Dropping the bomb
Those of you who saw Costco CEO Jim Sinegal being interviewed by CNBC this week, standing right there atop the stairway leading to the fabled vendor meeting rooms at their HQ in Issaquah, might think he was just a warm, cuddly, typical Washington-state guy. You would be wrong.
Sinegal’s casual, folksy appearance masks a strong determination: one that helps keep this chain on the forefront of trends. WalMart may be the powerful locomotive, but Costco may just be the speeding bullet. Or, the atomic bomb…
Sinegal was actually using this term to refer to Costco’s private label program, their juggernaut. Private label now comprises 20% of their SKUs, but their goal is 35%. Sinegal stated that in this quest there is “no room for mistakes.”
According to AC Nielsen, U.S. private label consumer packaged goods accounted for 73.3 billion in dollar sales for the year ended April 2008, up nine percent from the previous year. In an industry where growth of two to three percent is respectable, this is almost indecent.

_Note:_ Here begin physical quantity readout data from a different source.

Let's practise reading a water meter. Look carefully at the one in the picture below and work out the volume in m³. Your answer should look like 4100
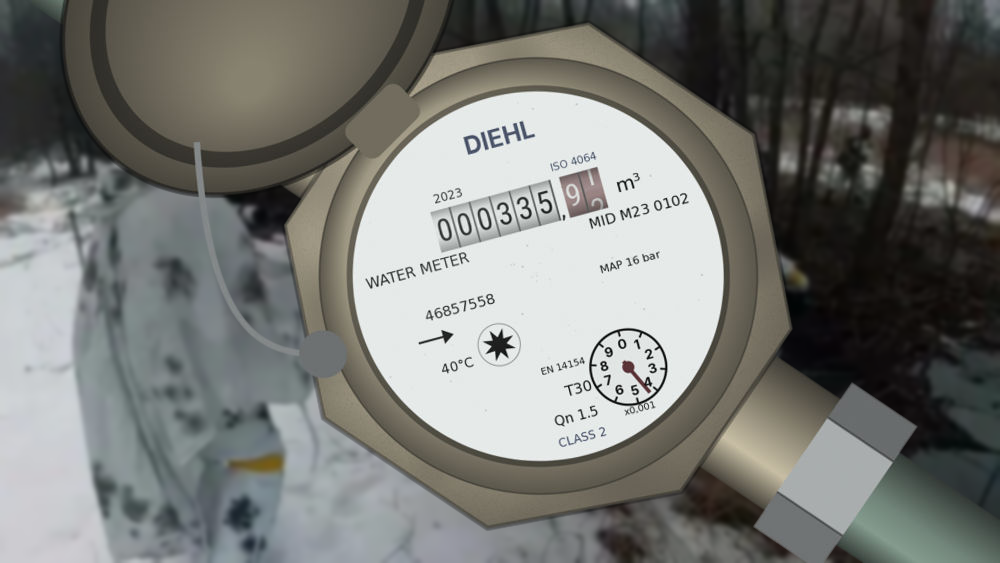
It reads 335.914
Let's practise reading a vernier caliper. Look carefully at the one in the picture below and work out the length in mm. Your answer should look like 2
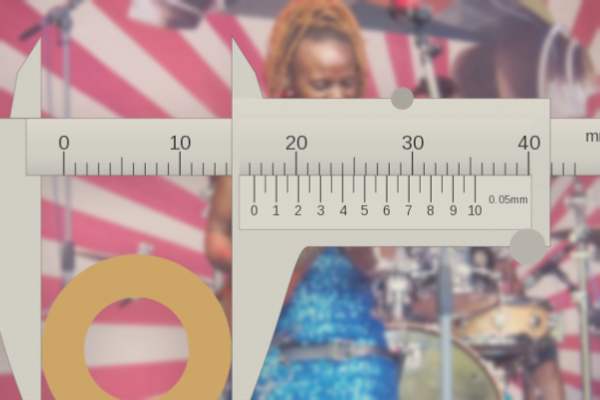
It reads 16.4
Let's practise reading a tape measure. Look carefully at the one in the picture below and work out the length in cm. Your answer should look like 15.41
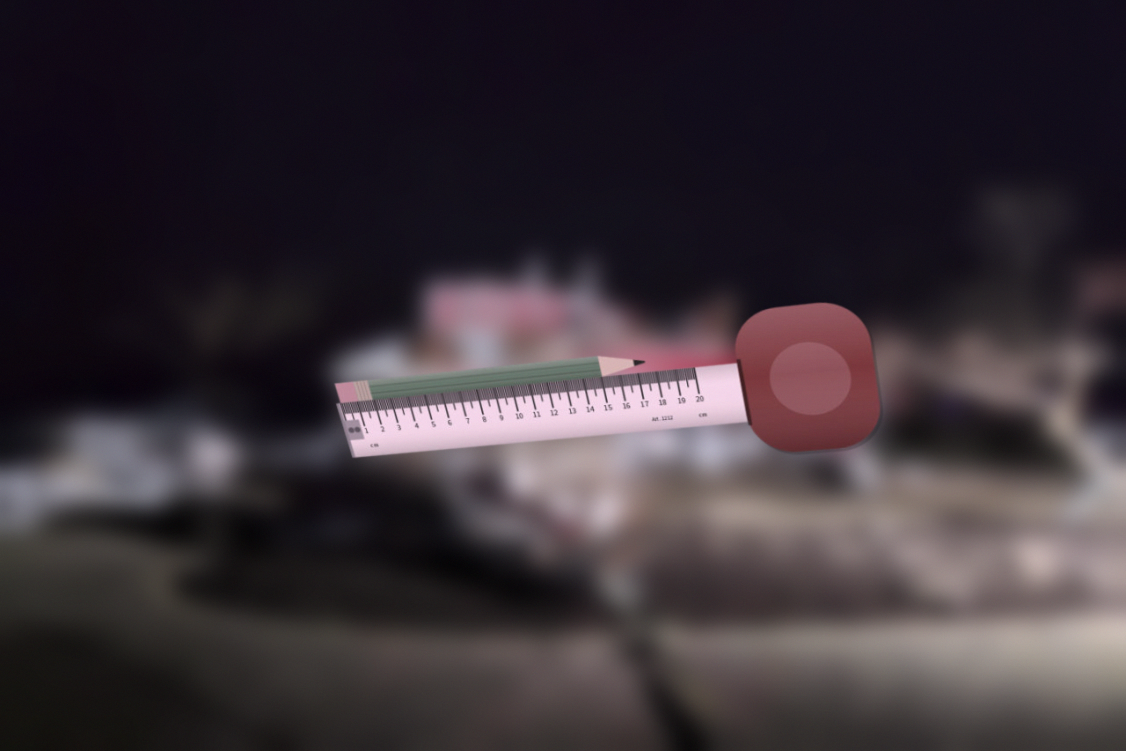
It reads 17.5
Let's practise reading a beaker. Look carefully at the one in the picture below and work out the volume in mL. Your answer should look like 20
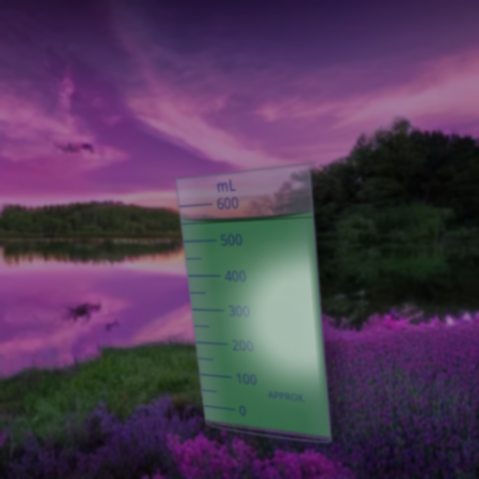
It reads 550
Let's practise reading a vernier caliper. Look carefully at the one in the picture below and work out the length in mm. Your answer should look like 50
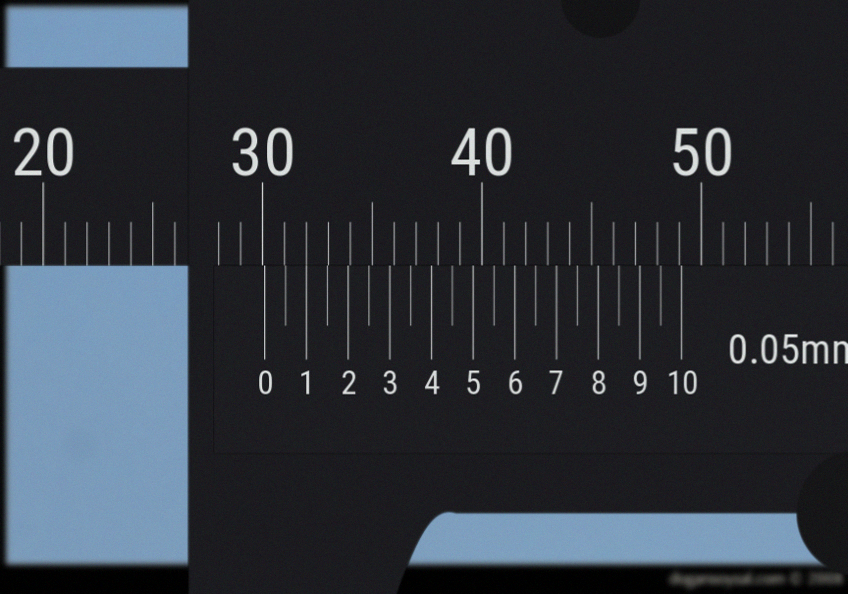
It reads 30.10
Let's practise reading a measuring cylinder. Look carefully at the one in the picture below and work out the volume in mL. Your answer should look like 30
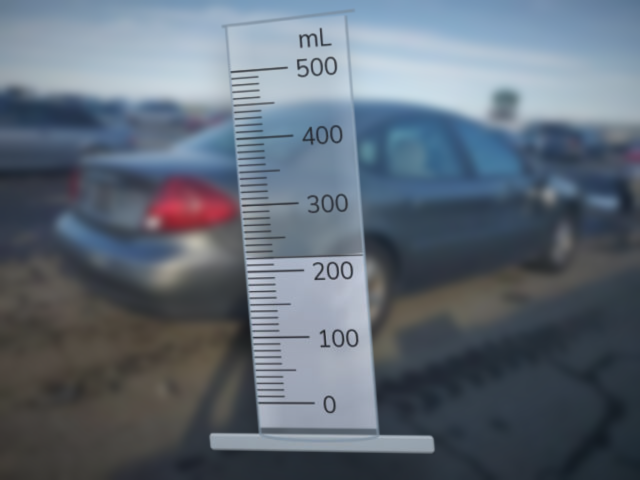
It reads 220
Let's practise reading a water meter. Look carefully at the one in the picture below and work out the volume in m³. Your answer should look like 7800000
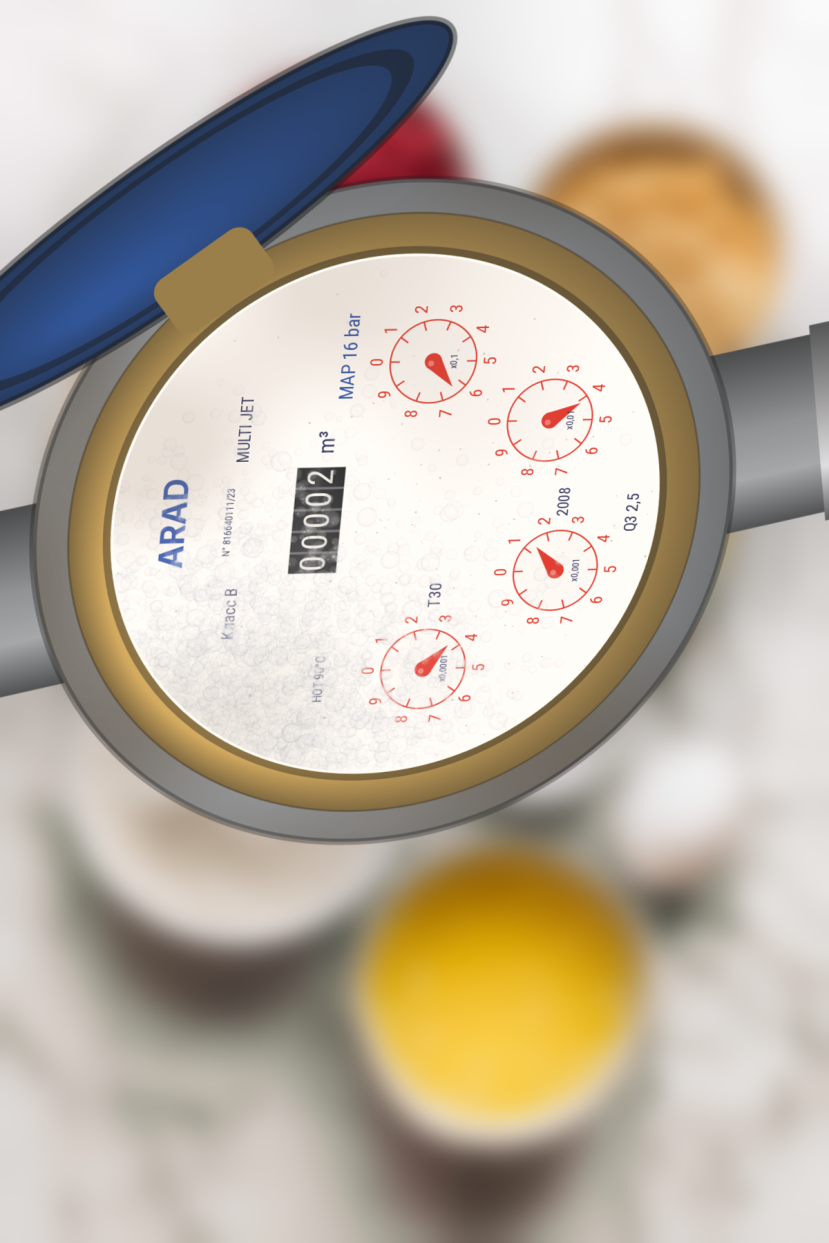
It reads 2.6413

To Costco, their private label is all about customer service. They hire consultants who work around the clock to deliver the best product options. They run tests constantly, and employ all manner of quality control systems. All this for the roughly 500 products that comprise the Kirkland brand.
Those of us who shop at Costco have grown to know and love Kirkland. It is all that the old private labels were not. Remember the old ugly, yellow, generic product packaging ?
Store labels were once synonymous with cheap. Now they have become real brands, with all the baggage that a brand implies, including extensions, but most importantly, defensive strategies. Thus, the weapon of choice for Costco: private label. This is bomb that Sinegal is using to blow up the world of retailing as we know it.